Communist China and total control

By Sushil Seth  / 

Sun, Dec 01, 2019 - Page 6

Under Xi Jinping’s (習近平) indefinite leadership of communist China, Beijing has apparently set itself a twofold goal.

First: Xi is committed to enforce strictly the dictatorship of the Chinese Communist Party (CCP) with him as its leader for life.

There are no ifs or buts, only unqualified support and implementation of the policy with Xi as the “core leader,” which is analogous to Mao Zedong’s (毛澤東) role as “supreme leader,” overriding whatever institutional apparatus might exist.

With Xi as the core leader, and the CCP his instrument, he personifies both the ruling party and the country. In other words, he has become the Mao of today’s China.

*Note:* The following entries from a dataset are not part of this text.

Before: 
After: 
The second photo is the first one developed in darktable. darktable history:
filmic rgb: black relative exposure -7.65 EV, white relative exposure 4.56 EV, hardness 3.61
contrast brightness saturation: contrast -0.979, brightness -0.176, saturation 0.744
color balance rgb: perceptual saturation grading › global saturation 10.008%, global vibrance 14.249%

However, there is one important difference, which is that China is a more powerful country today.

This is not because it followed the Maoist path of permanent and perpetual revolution. It is because, starting under Deng Xiaoping’s (鄧小平) leadership, it diverged from Mao’s ideological banner to take the capitalist development model, but under strict party control and dictatorship.

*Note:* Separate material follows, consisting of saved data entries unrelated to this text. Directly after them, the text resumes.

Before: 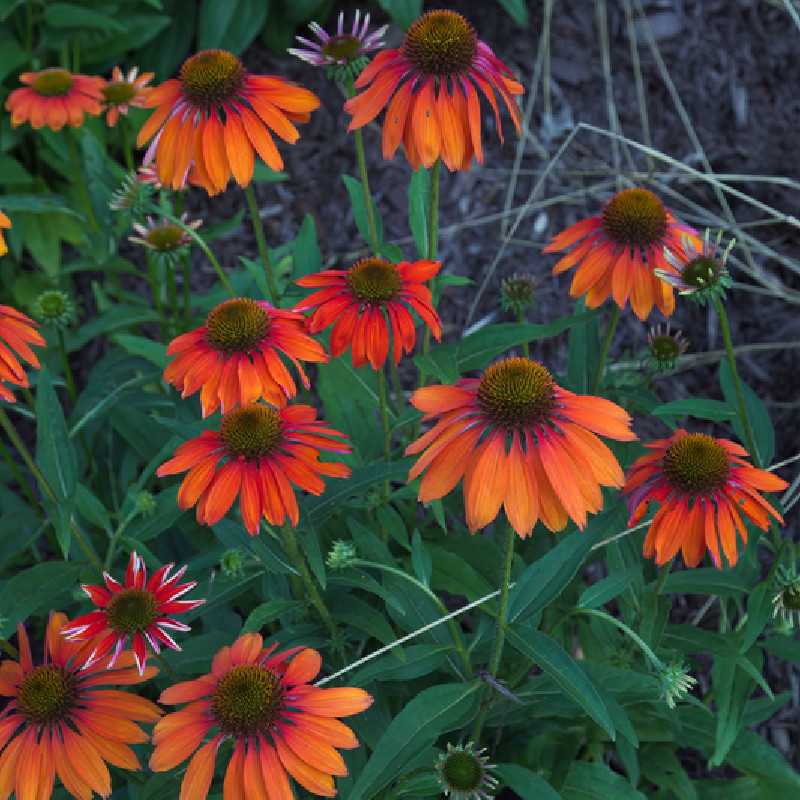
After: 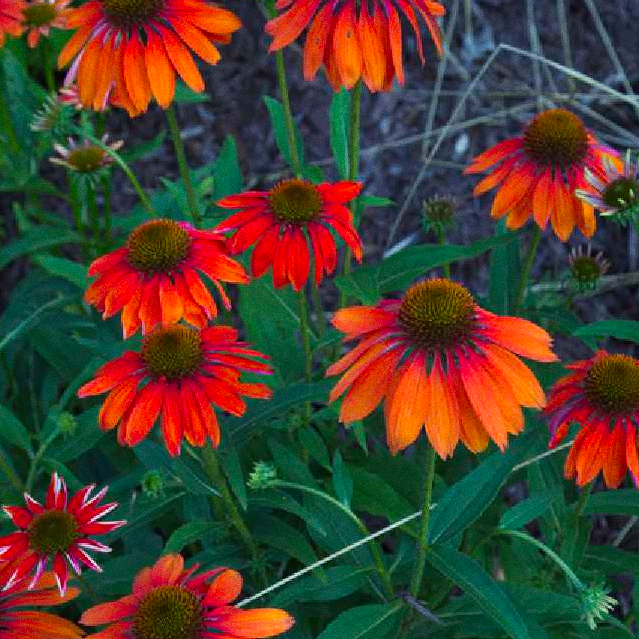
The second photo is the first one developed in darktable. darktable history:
crop and rotate: left 10.071%, top 10.071%, right 10.02%, bottom 10.02%
grain: coarseness 0.09 ISO
contrast brightness saturation: contrast 0.09, saturation 0.28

It was generally believed that China’s economic development would eventually open up its political system towards a pluralist democratic system, as a growing middle class would demand political participation and transparency about the country’s governance.

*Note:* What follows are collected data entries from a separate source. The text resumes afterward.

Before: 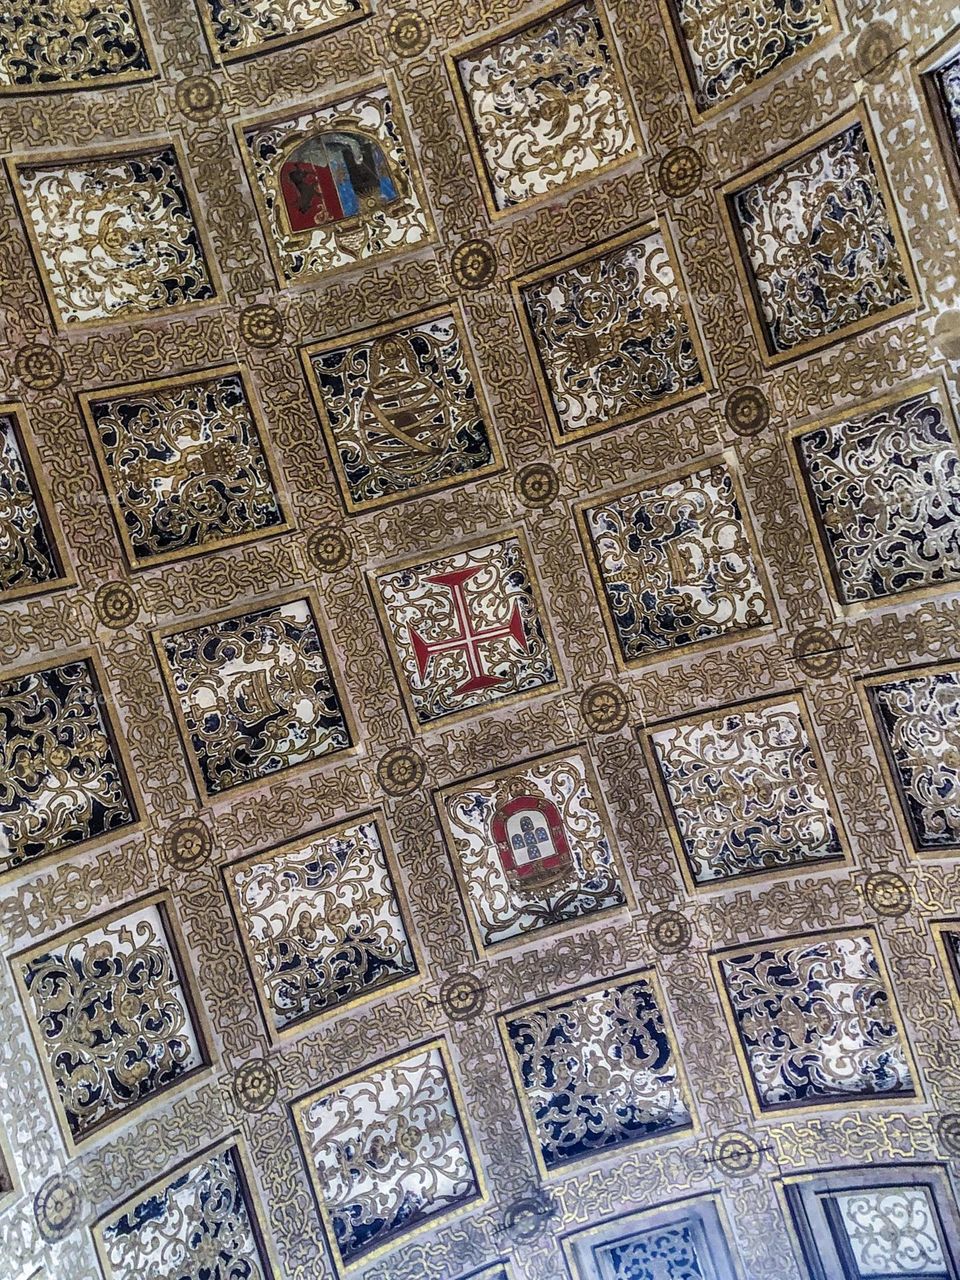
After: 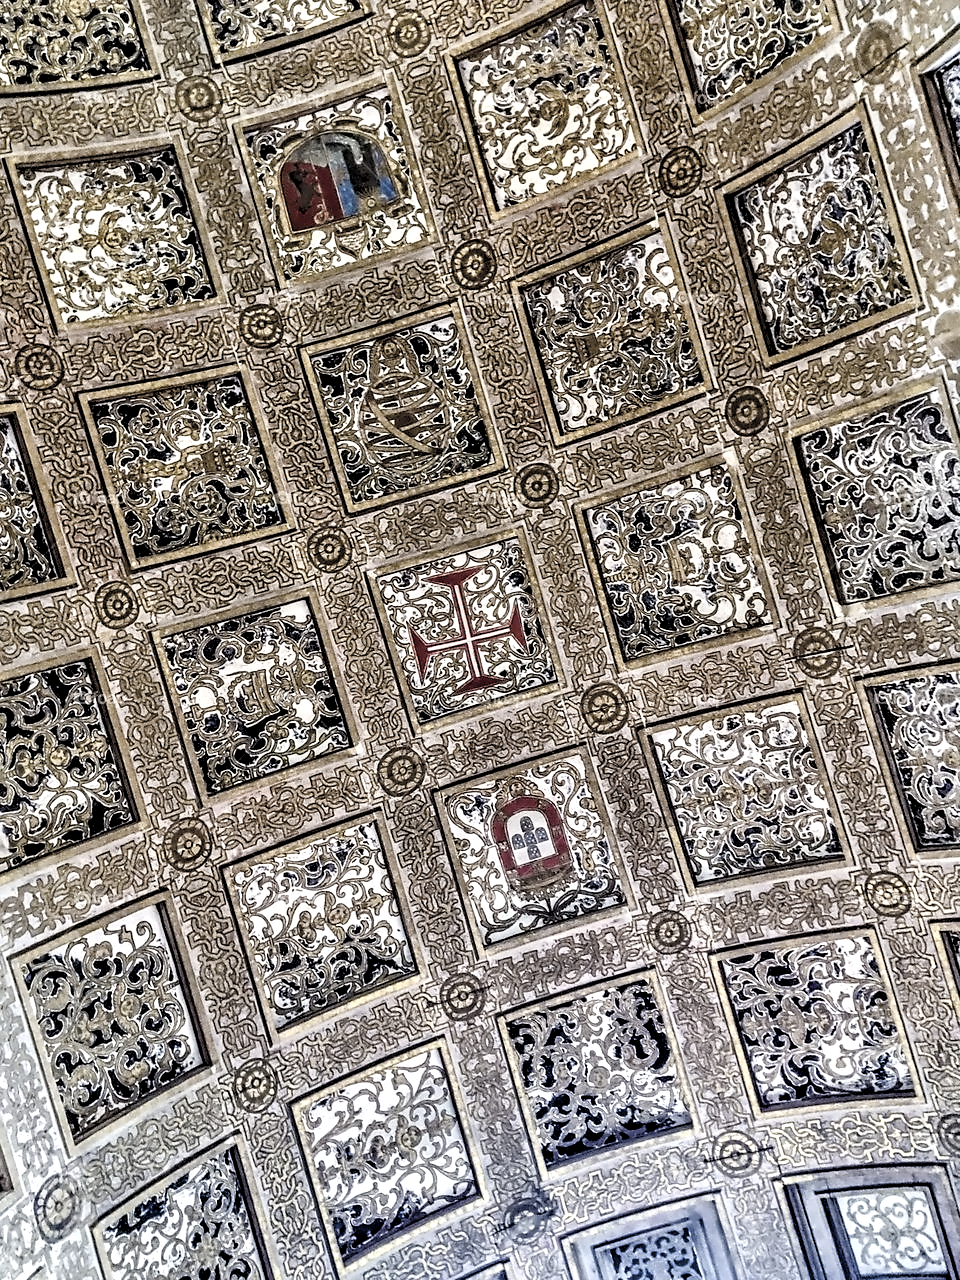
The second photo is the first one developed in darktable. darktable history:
contrast equalizer: octaves 7, y [[0.5, 0.542, 0.583, 0.625, 0.667, 0.708], [0.5 ×6], [0.5 ×6], [0, 0.033, 0.067, 0.1, 0.133, 0.167], [0, 0.05, 0.1, 0.15, 0.2, 0.25]]
color balance rgb: linear chroma grading › global chroma 18.9%, perceptual saturation grading › global saturation 20%, perceptual saturation grading › highlights -25%, perceptual saturation grading › shadows 50%, global vibrance 18.93%
local contrast: mode bilateral grid, contrast 20, coarseness 50, detail 161%, midtone range 0.2
contrast brightness saturation: brightness 0.18, saturation -0.5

The first major blow to this hope and aspiration was dealt when the army was let loose in June 1989 on the country’s democracy movement, resulting in the Tiananmen Square Massacre with thousands killed.

Thirty years on, with Xi as the party leader and the country’s president, the CCP’s control is even more pernicious in this digital age.

The fourth plenary session of the 19th CCP Central Committee, held in Beijing from Oct. 28 to 31, emphasized the importance of party leadership in the country’s governance, based on it and the people working together.

To quote from the communique: “The system of socialism with Chinese characteristics is a scientific system developed by the Party and the people through long-term practices and explorations.”

They seem serious about this coded message about party-people partnership, which, in effect, means that the CCP dictates the orders and the people have no choice but to follow or else. In other words, the party reigns supreme and Xi is the source of all power.

Of course, it is understood by the CCP leadership that its claim about their infallibility is dubious and regarded as such in the outside world.

Hence, Ma Liang (馬亮), a professor at Renmin University in Beijing, lends his academic legitimacy when he said: “This is often misunderstood outside China, but by putting the party in the center it is easier to streamline the various government agencies and deliver services to the people more efficiently.”

This is a belabored argument to justify the arbitrary nature of the system based on dictatorship.

It will need to be enforced by all the instruments available to a dictatorial regime, and would need to be expanded and updated all the time, sharpening its insidious and brutal nature, which we are seeing today in China.

With China’s power growing, and its patronage expanding, it is succeeding in coercing and buying off countries to fall in line with its propaganda — or else stay quiet — both about the “benevolent” nature of its system at home and “peaceful” intentions abroad.

Xi’s Belt and Road Initiative is an important example, where China is expanding its control through all sorts of infrastructure projects, connecting China with participating countries, supposedly to create an interconnected world.

In reality, these countries are pledging their projects and resources to long-term Chinese control through the high levels of debt they incur, which in most cases, these countries will be unable to repay.

At the same time, China is infiltrating open societies to subvert and control them in all sorts of ways.

Anson Chan (陳方安生), who headed Hong Kong’s civil service for four years each under the British and Chinese control respectively, said on a visit to Melbourne, Australia, in 2016: “I don’t think Australians understand the sort of country [China] they are dealing with. Look at the way they are infiltrating, even in Australia.”

“It wouldn’t have occurred to the people of Hong Kong until we experienced it firsthand,” she added.

“No one should be under any illusions about the objectives of the Communist Party leadership — it’s long-term, systemic infiltration of social organizations, media and the government,” she said.

“By the time China’s infiltration of Australia is readily apparent, it will be too late,” she added.

Duncan Lewis, recently retired chief of Australia’s prime intelligence agency, ASIO, was not mincing his words in an interview with Peter Hartcher, political editor of the Sydney Morning Herald.

When Hartcher asked Lewis what the Chinese government wanted from Australia, he said: “They are trying to place themselves in a position of advantage. Espionage and foreign interference is insidious. Its effects might not present for decades and by that time it’s too late.”

“You wake up one day and find decisions made in our country that are not in the interests of our country. Not only in politics, but also in the community or in business. It takes over, basically, pulling the strings from offshore [Beijing],” he said.

This pattern might vary here and there, whether through Belt and Road or by other means, but the objective is the same, which is to exercise control from Beijing.

Still, there is much more to come from a Chinese spy who has sought asylum in Australia, and had been assigned to play a destructive role in Taiwan’s elections next year.

Sushil Seth is a commentator based in Australia.